Erster kompletter Tag auf dem Schiff

Datum: 14. Oktober 2018
Position: 54° 10,9′ N, 005° 49,8′ E
Etmal: 127 sm
Wetter: sonnig, 17,5°C, Wind SE 3 Bft.
von Lehan

Heute ist ein schöner Tag: der erste komplette Tag auf dem Schiff. Ich bin in der B-Wache, dies bedeutet, dass ich heute von 8 bis 12 und von 19 bis 23 Wachdienst habe. Der erste Wachdienst ist sehr interessant, aber auch anstrengend. Die sogenannte Position „Flöte“ (Bereitschaft) entfällt, was bedeutet, dass ich zwischen den einzelnen Verantwortlichkeiten des Wachdienstes keine Pause habe.
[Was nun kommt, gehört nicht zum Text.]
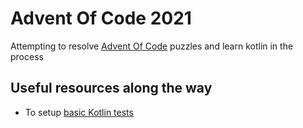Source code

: # Advent Of Code 2021

Attempting to resolve [Advent Of Code](https://adventofcode.com/2021) puzzles and learn kotlin in the process

## Useful resources along the way

- To setup [basic Kotlin tests](https://kotlinlang.org/docs/mpp-run-tests.html)
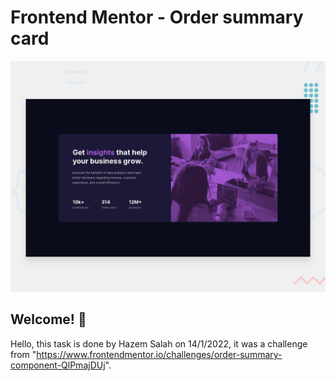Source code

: # Frontend Mentor - Order summary card

![Design preview for the Order summary card coding challenge](./design/desktop-preview.jpg)

## Welcome! 👋

Hello, this task is done by Hazem Salah on 14/1/2022, it was a challenge from "https://www.frontendmentor.io/challenges/order-summary-component-QlPmajDUj".
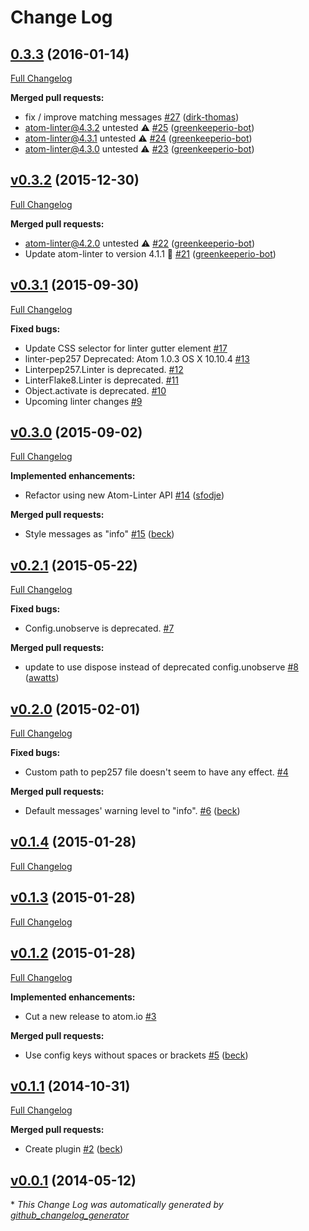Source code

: # Change Log

## [0.3.3](https://github.com/AtomLinter/linter-pep257/tree/0.3.3) (2016-01-14)
[Full Changelog](https://github.com/AtomLinter/linter-pep257/compare/v0.3.2...0.3.3)

**Merged pull requests:**

- fix / improve matching messages [\#27](https://github.com/AtomLinter/linter-pep257/pull/27) ([dirk-thomas](https://github.com/dirk-thomas))
- atom-linter@4.3.2 untested ⚠️ [\#25](https://github.com/AtomLinter/linter-pep257/pull/25) ([greenkeeperio-bot](https://github.com/greenkeeperio-bot))
- atom-linter@4.3.1 untested ⚠️ [\#24](https://github.com/AtomLinter/linter-pep257/pull/24) ([greenkeeperio-bot](https://github.com/greenkeeperio-bot))
- atom-linter@4.3.0 untested ⚠️ [\#23](https://github.com/AtomLinter/linter-pep257/pull/23) ([greenkeeperio-bot](https://github.com/greenkeeperio-bot))

## [v0.3.2](https://github.com/AtomLinter/linter-pep257/tree/v0.3.2) (2015-12-30)
[Full Changelog](https://github.com/AtomLinter/linter-pep257/compare/v0.3.1...v0.3.2)

**Merged pull requests:**

- atom-linter@4.2.0 untested ⚠️ [\#22](https://github.com/AtomLinter/linter-pep257/pull/22) ([greenkeeperio-bot](https://github.com/greenkeeperio-bot))
- Update atom-linter to version 4.1.1 🚀 [\#21](https://github.com/AtomLinter/linter-pep257/pull/21) ([greenkeeperio-bot](https://github.com/greenkeeperio-bot))

## [v0.3.1](https://github.com/AtomLinter/linter-pep257/tree/v0.3.1) (2015-09-30)
[Full Changelog](https://github.com/AtomLinter/linter-pep257/compare/v0.3.0...v0.3.1)

**Fixed bugs:**

- Update CSS selector for linter gutter element [\#17](https://github.com/AtomLinter/linter-pep257/issues/17)
- linter-pep257 Deprecated: Atom 1.0.3 OS X 10.10.4 [\#13](https://github.com/AtomLinter/linter-pep257/issues/13)
- Linterpep257.Linter is deprecated. [\#12](https://github.com/AtomLinter/linter-pep257/issues/12)
- LinterFlake8.Linter is deprecated. [\#11](https://github.com/AtomLinter/linter-pep257/issues/11)
- Object.activate is deprecated. [\#10](https://github.com/AtomLinter/linter-pep257/issues/10)
- Upcoming linter changes [\#9](https://github.com/AtomLinter/linter-pep257/issues/9)

## [v0.3.0](https://github.com/AtomLinter/linter-pep257/tree/v0.3.0) (2015-09-02)
[Full Changelog](https://github.com/AtomLinter/linter-pep257/compare/v0.2.1...v0.3.0)

**Implemented enhancements:**

- Refactor using new Atom-Linter API [\#14](https://github.com/AtomLinter/linter-pep257/pull/14) ([sfodje](https://github.com/sfodje))

**Merged pull requests:**

- Style messages as "info" [\#15](https://github.com/AtomLinter/linter-pep257/pull/15) ([beck](https://github.com/beck))

## [v0.2.1](https://github.com/AtomLinter/linter-pep257/tree/v0.2.1) (2015-05-22)
[Full Changelog](https://github.com/AtomLinter/linter-pep257/compare/v0.2.0...v0.2.1)

**Fixed bugs:**

- Config.unobserve is deprecated. [\#7](https://github.com/AtomLinter/linter-pep257/issues/7)

**Merged pull requests:**

- update to use dispose instead of deprecated config.unobserve [\#8](https://github.com/AtomLinter/linter-pep257/pull/8) ([awatts](https://github.com/awatts))

## [v0.2.0](https://github.com/AtomLinter/linter-pep257/tree/v0.2.0) (2015-02-01)
[Full Changelog](https://github.com/AtomLinter/linter-pep257/compare/v0.1.4...v0.2.0)

**Fixed bugs:**

- Custom path to pep257 file doesn't seem to have any effect. [\#4](https://github.com/AtomLinter/linter-pep257/issues/4)

**Merged pull requests:**

- Default messages' warning level to "info". [\#6](https://github.com/AtomLinter/linter-pep257/pull/6) ([beck](https://github.com/beck))

## [v0.1.4](https://github.com/AtomLinter/linter-pep257/tree/v0.1.4) (2015-01-28)
[Full Changelog](https://github.com/AtomLinter/linter-pep257/compare/v0.1.3...v0.1.4)

## [v0.1.3](https://github.com/AtomLinter/linter-pep257/tree/v0.1.3) (2015-01-28)
[Full Changelog](https://github.com/AtomLinter/linter-pep257/compare/v0.1.2...v0.1.3)

## [v0.1.2](https://github.com/AtomLinter/linter-pep257/tree/v0.1.2) (2015-01-28)
[Full Changelog](https://github.com/AtomLinter/linter-pep257/compare/v0.1.1...v0.1.2)

**Implemented enhancements:**

- Cut a new release to atom.io [\#3](https://github.com/AtomLinter/linter-pep257/issues/3)

**Merged pull requests:**

- Use config keys without spaces or brackets [\#5](https://github.com/AtomLinter/linter-pep257/pull/5) ([beck](https://github.com/beck))

## [v0.1.1](https://github.com/AtomLinter/linter-pep257/tree/v0.1.1) (2014-10-31)
[Full Changelog](https://github.com/AtomLinter/linter-pep257/compare/v0.0.1...v0.1.1)

**Merged pull requests:**

- Create plugin [\#2](https://github.com/AtomLinter/linter-pep257/pull/2) ([beck](https://github.com/beck))

## [v0.0.1](https://github.com/AtomLinter/linter-pep257/tree/v0.0.1) (2014-05-12)


\* *This Change Log was automatically generated by [github_changelog_generator](https://github.com/skywinder/Github-Changelog-Generator)*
Außer der Position der Flöte gibt es noch vier weitere Positionen innerhalb des rotierenden Wachsystems: Ausguck halten (jeweils an Backboard und an Steuerboard), in der Brücke Wetter, Wind und Position dokumentieren und Ruder gehen. Für mich ist der Rudergang das Schwierigste. In dieser Position bin ich für die Richtung des Schiffes verantwortlich und ich finde es nicht immer einfach, den Kurs richtig zu halten.
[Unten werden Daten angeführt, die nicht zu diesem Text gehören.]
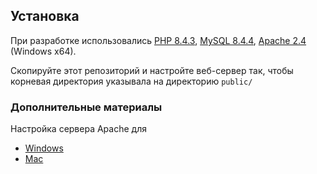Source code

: ## Установка

При разработке использовались [PHP 8.4.3](https://windows.php.net/downloads/releases/php-8.4.3-Win32-vs17-x64.zip), [MySQL 8.4.4](https://cdn.mysql.com//Downloads/MySQL-8.4/mysql-8.4.4-winx64.msi), [Apache 2.4](https://www.apachelounge.com/download/VS17/binaries/httpd-2.4.63-250122-win64-VS17.zip) (Windows x64).

Скопируйте этот репозиторий и настройте веб-сервер так, чтобы корневая директория указывала на директорию `public/`

### Дополнительные материалы

Настройка сервера Apache для

* [Windows](https://metanit.com/php/tutorial/1.3.php)
* [Mac](https://metanit.com/php/tutorial/1.5.php)
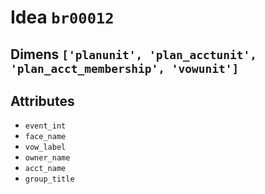 # Idea `br00012`

## Dimens `['planunit', 'plan_acctunit', 'plan_acct_membership', 'vowunit']`

## Attributes
- `event_int`
- `face_name`
- `vow_label`
- `owner_name`
- `acct_name`
- `group_title`
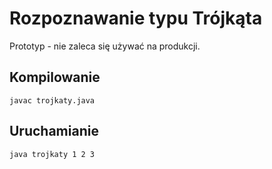 # Rozpoznawanie typu Trójkąta
Prototyp - nie zaleca się używać na produkcji.

## Kompilowanie
`javac trojkaty.java`

## Uruchamianie
`java trojkaty 1 2 3`
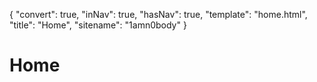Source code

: {
    "convert": true,
    "inNav": true,
    "hasNav": true,
    "template": "home.html",
    "title": "Home",
    "sitename": "1amn0body"
}

# Home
Ungefähr um 21:00 Uhr gibt es ein „All Hands“, was bedeutet, dass alle auf dem Deck beim Segelbergen mit anpacken müssen. Gegen Abend kommen hohe Wellen auf und der Seegang bekommt noch nicht allen so gut. Doch ich bin zuversichtlich, dass unsere Seebeine mit jedem Tag ein Stückchen wachsen. Liebe Grüße gen Land!
Lehan

Erste Segelerfahrungen

Datum: 28. Mai 2018
Position: 54′ 28.488N 9′ 50.372E
Etmal: 0 sm
Wetter: Wasser:17°C; Luft 16°C; Wind 4-5 SE
von: Max S., Lehan, Hannes, Doreen

Hey Leute, heute war der dritte Tag des Probetörns. Der sonnige Tag begann mal wieder mit dem Frühstück um 8:00. Voller Erstaunen mussten wir nach dem Essen feststellen, dass eine unserer Toiletten mit Frischwasser überschwemmt war. Ein Problem, dass unser Maschinist Ulli schnell gelöst hatte. Den Tag sollten wir an Bord der Ethel V. Brixham verbringen, um wenigstens ein wenig Segelerfahrung zu bekommen. Zunächst haben wir geholfen die Segel der Ethel V. Brixham auszubreiten und anschließend zu falten.  Um alle Gemüter zu beruhigen, hatten wir bis 9:45 eine Pause und mussten unsere Sachen packen. Nachdem alle fertig waren, ging es endlich und voller Erwartung los. Die Besatzung des Schiffs bestand aus dem Kapitän Gerhard und dem Matrosen Lars. Die beiden hatten sehr viel Geduld und erklärten uns wie alles funktioniert. Die A-Wache durfte gleich als erstes ein paar seglerische Erfahrungen machen und beim Ablegen helfen. Jede Wache konnte im Wechsel das Schiff aus der Bucht steuern und einige Manöver üben.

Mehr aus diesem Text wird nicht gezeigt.